Activity: Reproduce, with no edits, the line that contains "G04 APERTURE END LIST*" and all the lines that follow it, ending with the last line of the records.

══ Records for processing

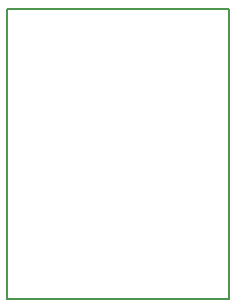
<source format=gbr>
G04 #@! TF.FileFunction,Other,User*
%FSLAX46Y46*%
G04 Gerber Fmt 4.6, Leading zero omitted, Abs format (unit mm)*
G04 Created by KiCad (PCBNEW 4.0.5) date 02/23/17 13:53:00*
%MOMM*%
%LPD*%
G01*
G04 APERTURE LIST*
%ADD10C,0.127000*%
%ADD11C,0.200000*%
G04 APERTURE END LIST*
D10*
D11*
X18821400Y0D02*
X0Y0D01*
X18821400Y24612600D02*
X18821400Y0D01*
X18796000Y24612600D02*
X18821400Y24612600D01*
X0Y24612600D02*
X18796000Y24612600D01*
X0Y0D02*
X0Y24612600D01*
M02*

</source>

════

Solution:
G04 APERTURE END LIST*
D10*
D11*
X18821400Y0D02*
X0Y0D01*
X18821400Y24612600D02*
X18821400Y0D01*
X18796000Y24612600D02*
X18821400Y24612600D01*
X0Y24612600D02*
X18796000Y24612600D01*
X0Y0D02*
X0Y24612600D01*
M02*

</source>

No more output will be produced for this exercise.